Algorithms
Algorithms explained here:
- Search Algorithms
- Binary Search
- Depth-First Search (DFS)
- Breadth-First Search (BFS)
- Sorting Algorithms
- Insertion Sort
- Merge Sort
- Quick Sort
- Greedy Algorithm
Binary Search
A search algorithm used to find the position of a specific element in a sorted list. This is done by continously guessing the middle number until we find it. This algorithm is in contrast with Linear Search algorithm (which is inefficient - O(n)).
The runtime of Binary Search is O(log(n)). Binary Search only works when the list is sorted.

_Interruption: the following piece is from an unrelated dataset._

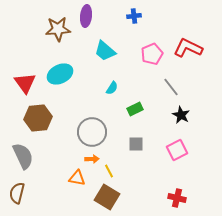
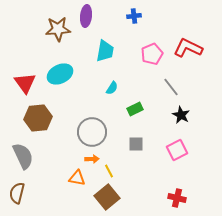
cyan trapezoid: rotated 120 degrees counterclockwise
brown square: rotated 20 degrees clockwise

A Linear Search is a simple algorithm that finds an item in a list by checking each item in order until a match is found. Also known as Sequential Search.
Depth-First Search (DFS)
2 most important algorithms (the most commonly asked questions in interviews after arrays):
- Depth-First Search (DFS) - O(V + E)
- Breadth-First Search (BFS)
Note: V — Vertices / Nodes, E — Edges / Branches
The idea of DFS is to start from the root node and go as far down one branch as possible all the way to the end. Once we hit the deepest point (why it’s called Depth First Search), we come back to an unvisited branch and go down that one (backtracking). Example usage of DFS is solving a Maze (originally created for).
Steps of DFS:
- Before doing any DFSs, create a visited array
visited = []
that keeps track of the nodes we’ve visited. - Add the visited nodes to the array.
- Once we’re at the bottom-most (depth) of the graph, check (backtrack) the previous nodes if there are any unvisited nodes.
- If there are any, add to the visited array.
- Repeat number 3 and 4 until all nodes in the graph are visited.